O secretário de Relações Institucionais, Marcos Lena, explicou que a concessionária irá analisar as sugestões das secretarias e uma reunião técnica será feita, em até 30 dias, para concluir o projeto e seguir para outros detalhes em relação à obra.

 

“Essas considerações serão levadas aos projetistas da concessionária e nós teremos uma reunião daqui a 30 dias para consolidar esse projeto e a gente poder seguir com o processo”, disse o secretário de Planejamento e Desenvolvimento Urbano, Marcelo Coluccini.

 

O diretor de Concessões da Via Appia, Thiago Moreira, disse que levará o projeto com as considerações da Prefeitura para que seja analisado e novamente apresentado, com os novos detalhes, na próxima reunião.

 

O que prevê a obra

De acordo com o diretor de Concessões, a obra prevê marginais de 7 quilômetros de extensão, nos dois lados da rodovia, com larguras variáveis ao longo do trecho; construção de passarelas; e melhorias na iluminação e na sinalização.
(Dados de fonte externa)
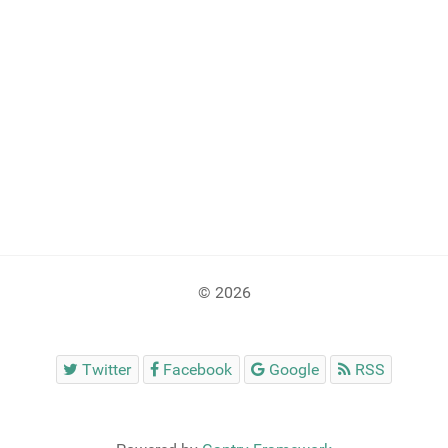
© 2026
Twitter
Facebook
Google
RSS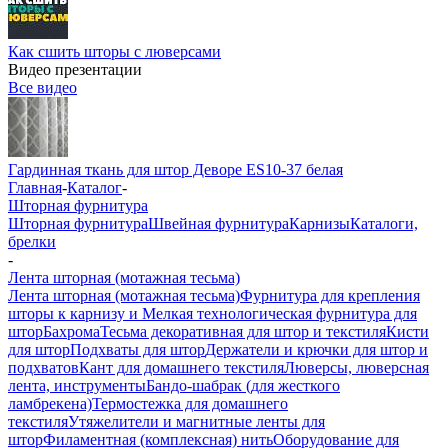
Как сшить шторы с люверсами
Видео презентации
Все видео
Гардинная ткань для штор Деворе ES10-37 белая
Главная
-
Каталог
-
Шторная фурнитура
Шторная фурнитура
Швейная фурнитура
Карнизы
Каталоги,
брелки
-
Лента шторная (мотажная тесьма)
Лента шторная (мотажная тесьма)
Фурнитура для крепления
шторы к карнизу и Мелкая технологическая фурнитура для
штор
Бахрома
Тесьма декоративная для штор и текстиля
Кисти
для штор
Подхваты для штор
Держатели и крючки для штор и
подхватов
Кант для домашнего текстиля
Люверсы, люверсная
лента, инструменты
Бандо-шабрак (для жесткого
ламбрекена)
Термостежка для домашнего
текстиля
Утяжелители и магнитные ленты для
штор
Филаментная (комплексная) нить
Оборудование для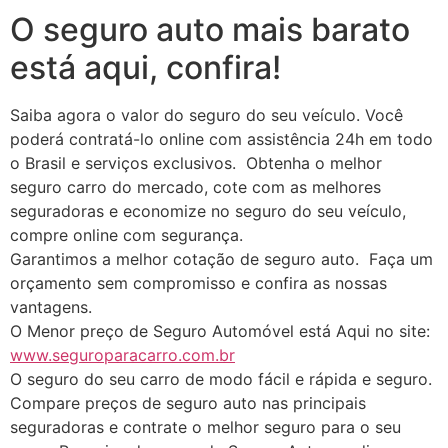
O seguro auto mais barato
está aqui, confira!
Saiba agora o valor do seguro do seu veículo. Você
poderá contratá-lo online com assistência 24h em todo
o Brasil e serviços exclusivos. Obtenha o melhor
seguro carro do mercado, cote com as melhores
seguradoras e economize no seguro do seu veículo,
compre online com segurança.
Garantimos a melhor cotação de seguro auto. Faça um
orçamento sem compromisso e confira as nossas
vantagens.
O Menor preço de Seguro Automóvel está Aqui no site:
www.seguroparacarro.com.br
O seguro do seu carro de modo fácil e rápida e seguro.
Compare preços de seguro auto nas principais
seguradoras e contrate o melhor seguro para o seu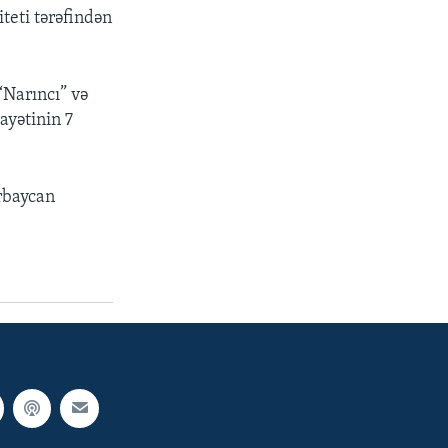
teti tərəfindən
“Narıncı” və
ayətinin 7
rbaycan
O valor estimado para a execução da obra está em R$ 400 milhões. A obra será executada pela concessionária e pelo Estado.

A rodovia Santos Dumont tem início após a avenida Prestes Maia, no cruzamento com a rodovia Anhanguera, próxima aos bairros Parque Oziel e Jardim do Lago.

Também participaram da reunião o presidente da Emdec (Empresa Municipal de Desenvolvimento de Campinas), Vinicius Riverete, o vereador Rodrigo da Farmadic; o diretor e gerente-executivo de gestão contratual da Via Appia Concessões, Bruno Toni Paliadol e técnicos das Secretarias envolvidas.

Obra foi anunciada pelo governo do estado para iniciar em janeiro de 2015

Num jogo de empurrra empurra, a demora para início das obras da rodovia Santos Dumont já passam de 9 anos após ser anunciada para janeiro de 2015. Em dezembro daquele ano o Jornal Legal publicava mais uma de tantas matérias relacionadas as construções das marginais. Veja abaixo um trecho da matéria e entenda o desenrolar da história.

Na época, a previsão foi dada com a justificativa de que o projeto funcional já havia sido aprovado e que o passo seguinte seria a elaboração do projeto executivo pela concessionária que administrava o trecho e que seria responsável pelas obras, a Rodovia das Colinas. 


No início de novembro de 2015, o então governador Geraldo Alckmin garantiu durante uma coletiva de imprensa que as negociações para a construção das marginais estavam sendo concluídas e que a expectativa era anunciar o projeto final até o final do mês. Um dos impasses para o início das obras também estaria relacionado às propostas de alterações do projeto pela Emdec (Empresa Municipal de Desenvolvimento de Campinas), que deveriam passar por análise.

Desta vez, a Artesp declarava que a concessionária teria que enviar o projeto geométrico executivo da obra, uma vez que o projeto funcional já teria sido aprovado. O início das obras ainda teria que passar pela burocracia relacionada à questão ambiental, além do processo de desapropriações de áreas que deveriam receber as novas marginais.

 

O entrave >>> As desapropriações

Segundo a agência, o governo do Estado e a Prefeitura de Campinas possuíam um acordo que determinava que a administração municipal seria responsável pelas desapropriações, uma vez que as alças que seriam construídas ficam fora da faixa de domínio da concessão rodoviária. A Prefeitura, por sua vez, defendia que o processo devia ser feito pelo Estado, já que se trata de uma obra. 

 

Em nota, a Artesp declarava que aguardava o fechamento do projeto que estava em fase final de ajuste com a Prefeitura e que a licença ambiental deveria ser solicitada à Cetesb pela concessionária Colinas, e que só poderia ser feito após a finalização dos processos de desapropriações. 


Procurada pela reportagem, a assessoria de imprensa da concessionária afirmou que parte do projeto executivo já tinha sido entregue e, devido às alterações pedidas pela Emdec, o restante do projeto estava em elaboração.

 

Já a Emdec informava na época que uma reunião foi realizada entre técnicos dos órgãos para discutir apenas as interligações das marginais com a malha urbana do município.


Orçada em R$ 42 milhões em 2015, as marginais seriam construídas na região do Jardim Itatinga e seguiriam até o trevo de acesso ao aeroporto, entre os km 70 e km 77. Inicialmente, as obras deveriam ter começado em janeiro de 2015.